Make Art, Not War
Connection, not conflict, is what artists Hetain Patel and Ren Qian have in mind on the 50th anniversary of the Indo-China border war. Patel’s recent video art project, featuring both himself and Qian, is titled “Being Chongqing.” It could have been called “Make Art Not War.”
Much has changed in both nations over the past five decades. Although tensions remain, and the rivalry seems more pronounced in some ways, there has also been much improvement in the relationship. India’s second-largest trading partner, after the U.S., is China. And then there are cultural exchanges, which have gone up in recent years. An example was the 2012 Beijing Biennale, where a special exhibition displayed 26 creations by 12 Indian artists, ranging from video works and sculptures to paintings and even an installation. There were 84 participating nations, though only two other nations, both non-Asian, had special exhibitions. And next year, Triennale India will showcase selections of contemporary Chinese art. This year also saw the largest display of Indian art in China. A traveling exhibition (“Indian Highway”) brought 130 works by 29 Indian artists to Beijing, where it opened in June at the Ullens Center for Contemporary Art.

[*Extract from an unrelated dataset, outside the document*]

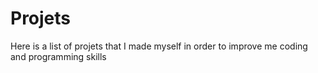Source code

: # Projets
Here is a list of projets that I made myself in order to improve me coding and programming skills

As a resident artist in China, where he met Qian in 2009, Patel found inspiration in the city of Chongqing, presumably. “Both artists appear separately on a split screen in a video filmed at two different locations,” notes Claire Pennington in the International Herald Tribune. “Mr. Patel mimicked the gestures and speech of Mr. Ren [Qian] as each made hand motions and read the same words from a piece of paper.” The idea was to provoke thought and promote culture—and highlight the importance of bilateral relations.